2. I will become mentally aware of when I verbally beat myself up over simply being human and stop the self berating nasty talk to self & replace it with loving statements instead.


3. I will go for bike rides more often and long, leisurely walks not because I want to lose weight but because these are activities I truly enjoy doing & make me happy when I do them.


4. I will learn to say “no” firmly yet kindly when invited to attend an event with friends and/or family when I’m really feeling exhausted & would prefer staying home to relax – without feeling a sense of guilt for not participating. It’s okay if I don’t fill every night of the week after work with doing something with others. Thankfully there will be a year’s worth of endless invites that I can go to when I’m feeling vibrant and energized.


5. I will lie outside in my backyard on my comfy lawn chair more often during the summer to read a good book or listen to some of my meditation music cd’s or stare mindlessly at the blue sky while listening to the birds sing because I really love to do this & it feels good when I’m outdoors connecting with Mother Earth and all her magical beauty.

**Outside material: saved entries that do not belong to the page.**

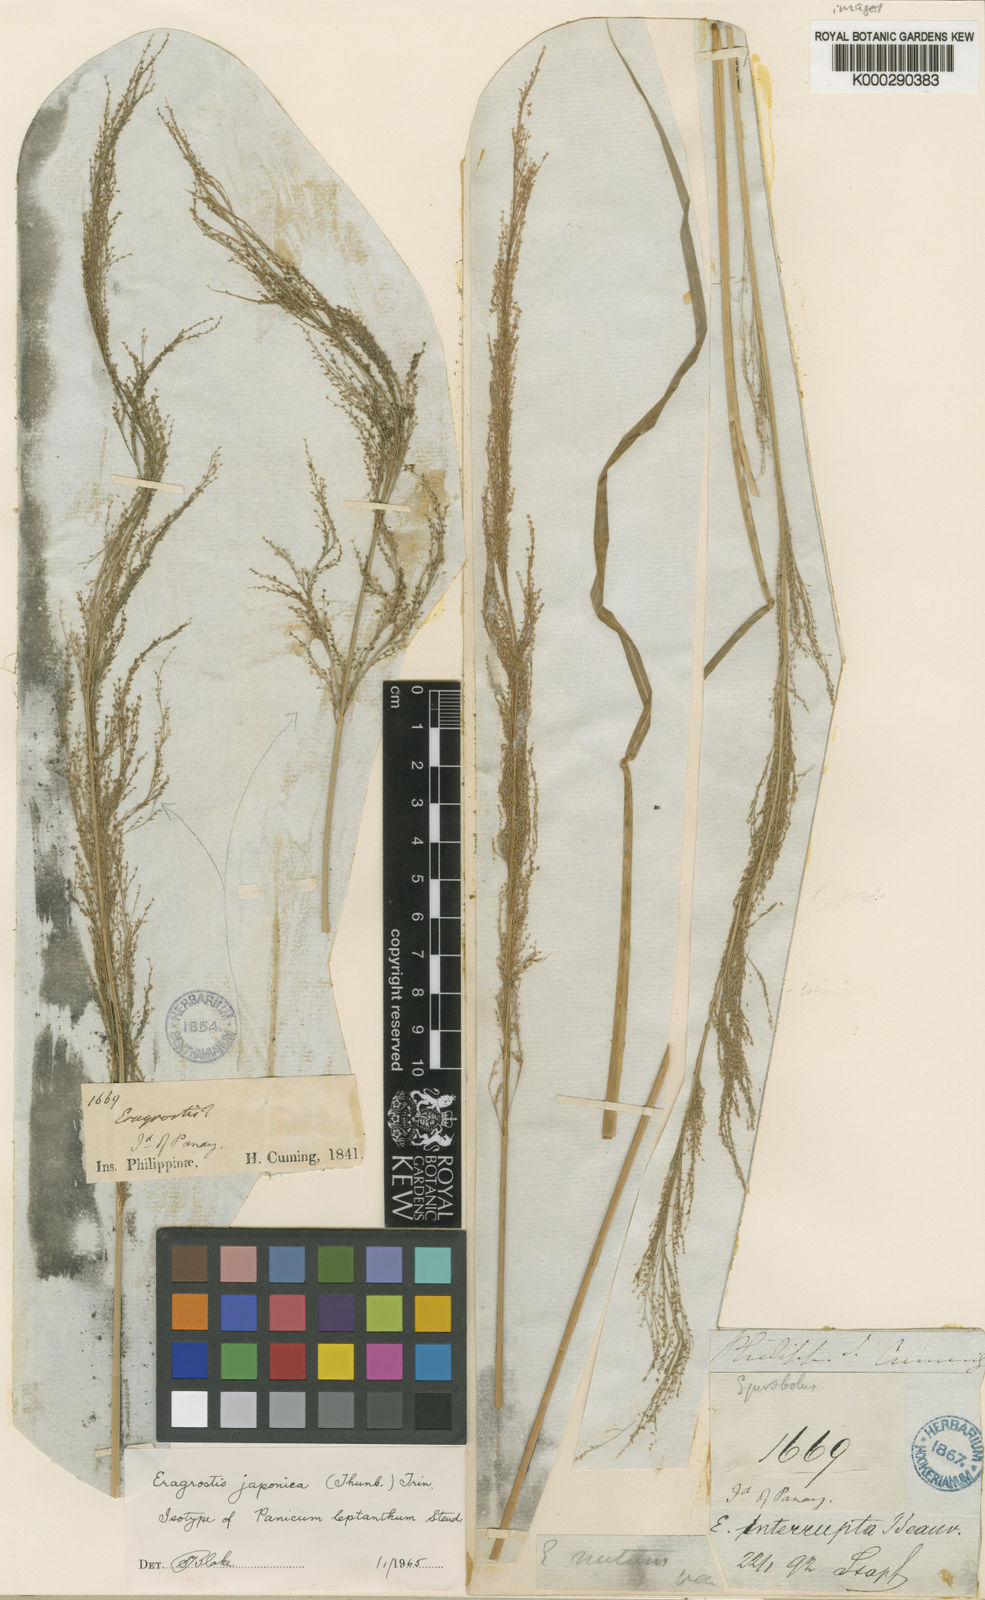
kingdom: Plantae
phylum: Tracheophyta
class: Liliopsida
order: Poales
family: Poaceae
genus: Eragrostis
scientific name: Eragrostis japonica
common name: Pond lovegrass
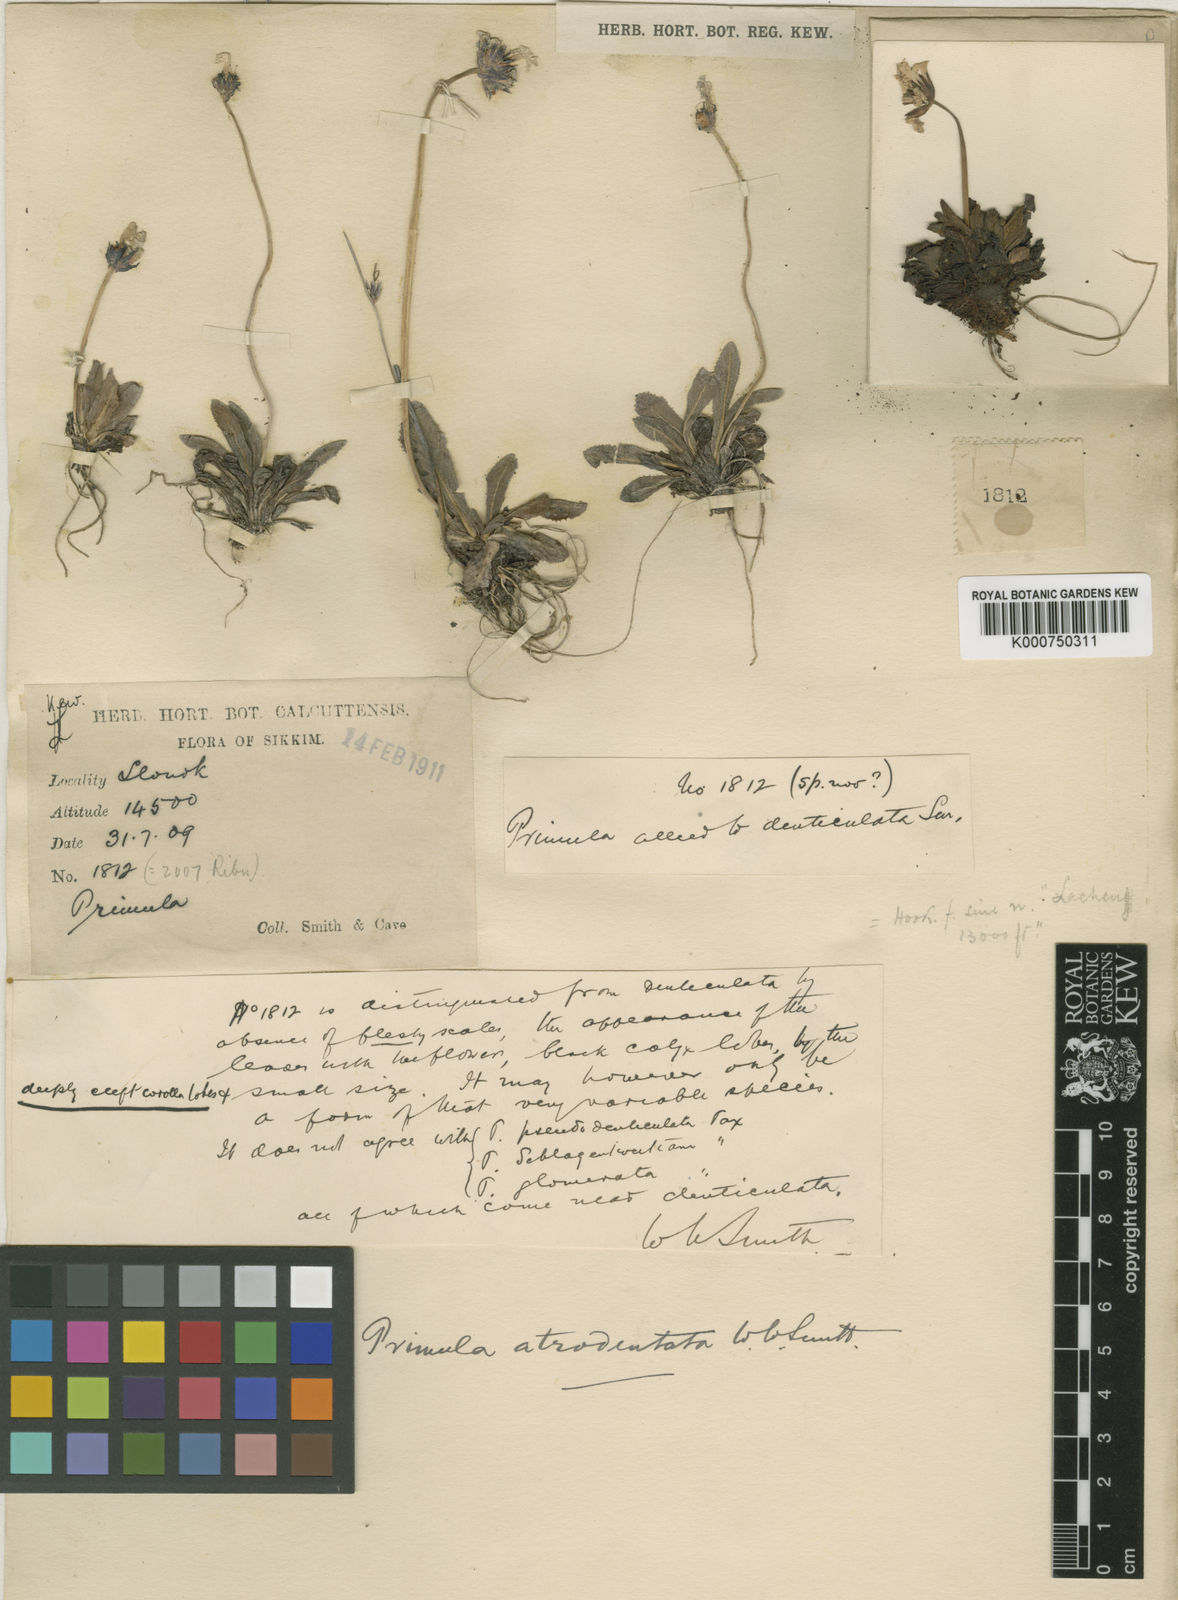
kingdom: Plantae
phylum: Tracheophyta
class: Magnoliopsida
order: Ericales
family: Primulaceae
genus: Primula
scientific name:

6. I will not allow others to belittle me in order to make themselves feel superior. I will nicely but firmly tell them to stop. Usually I worry if I speak up that I will hurt their feelings while putting aside my own feelings of pain.


7. I will spend more time focusing on all the good I have in my life instead of spazzing out when something doesn’t go right. I should know by now that whenever something does go wrong it’s always a temporary situation that gets resolved in the end. Whatever is the “drama of the moment” is not worth me spending my time & energy in stressing and worrying. Instead I will think of all the blessings I have in my life everyday from minor to major and fill my heart up with the joy of these often taken for granted gifts.


8. I will love myself by filling my own cup up with the joys & wonders of life thereby re-energizing my heart & soul. I will take more vacations. I will not save a bottle of wine for a special occasion because every day is a day to celebrate. Why? Because I deserve it!